Take the entries below and print, exactly, the stretch from the line containing "other ones listed" through the line containing "Fuelius is a", both included.

● Stored data
· · · · · · ·

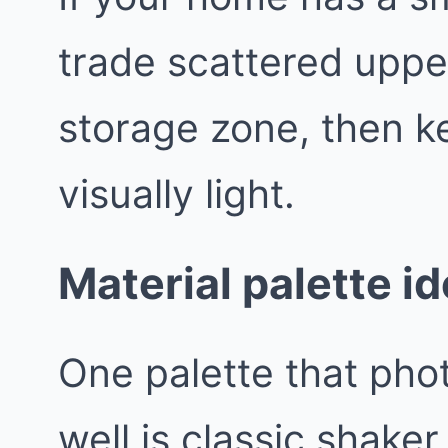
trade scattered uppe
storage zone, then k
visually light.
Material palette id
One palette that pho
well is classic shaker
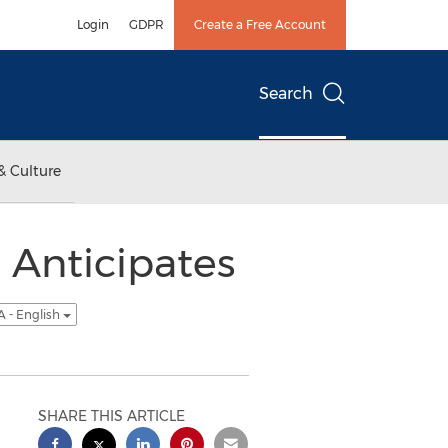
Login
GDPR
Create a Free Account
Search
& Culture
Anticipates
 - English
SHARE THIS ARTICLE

· · · · · · ·

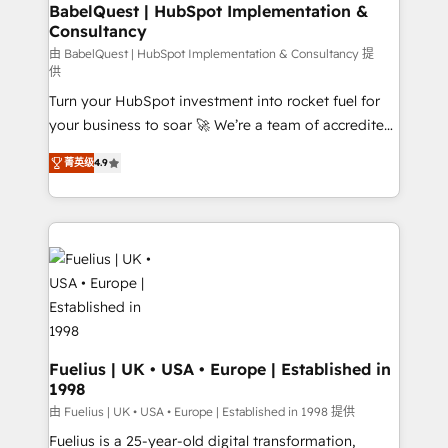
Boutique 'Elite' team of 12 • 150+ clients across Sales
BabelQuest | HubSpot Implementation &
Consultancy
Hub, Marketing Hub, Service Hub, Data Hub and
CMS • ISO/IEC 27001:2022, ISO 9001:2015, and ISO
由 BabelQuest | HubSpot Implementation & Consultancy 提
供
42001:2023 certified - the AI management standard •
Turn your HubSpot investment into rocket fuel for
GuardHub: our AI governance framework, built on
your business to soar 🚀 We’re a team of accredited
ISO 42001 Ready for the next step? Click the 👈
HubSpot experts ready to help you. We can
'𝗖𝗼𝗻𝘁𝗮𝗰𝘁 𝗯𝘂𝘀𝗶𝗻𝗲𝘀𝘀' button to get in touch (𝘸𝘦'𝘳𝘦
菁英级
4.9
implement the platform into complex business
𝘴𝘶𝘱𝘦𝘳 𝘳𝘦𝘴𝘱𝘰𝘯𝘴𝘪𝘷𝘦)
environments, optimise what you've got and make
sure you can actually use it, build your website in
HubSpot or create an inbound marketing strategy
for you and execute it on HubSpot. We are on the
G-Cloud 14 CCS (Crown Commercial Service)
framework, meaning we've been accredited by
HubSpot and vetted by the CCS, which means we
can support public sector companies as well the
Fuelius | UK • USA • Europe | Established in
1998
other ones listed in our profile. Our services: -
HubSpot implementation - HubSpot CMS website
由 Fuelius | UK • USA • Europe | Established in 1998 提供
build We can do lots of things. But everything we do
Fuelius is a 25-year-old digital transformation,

· · · · · · ·

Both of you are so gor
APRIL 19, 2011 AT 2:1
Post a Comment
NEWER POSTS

· · · · · · ·

● Output for this task
other ones listed in our profile. Our services: -
HubSpot implementation - HubSpot CMS website
由 Fuelius | UK • USA • Europe | Established in 1998 提供
build We can do lots of things. But everything we do
Fuelius is a 25-year-old digital transformation,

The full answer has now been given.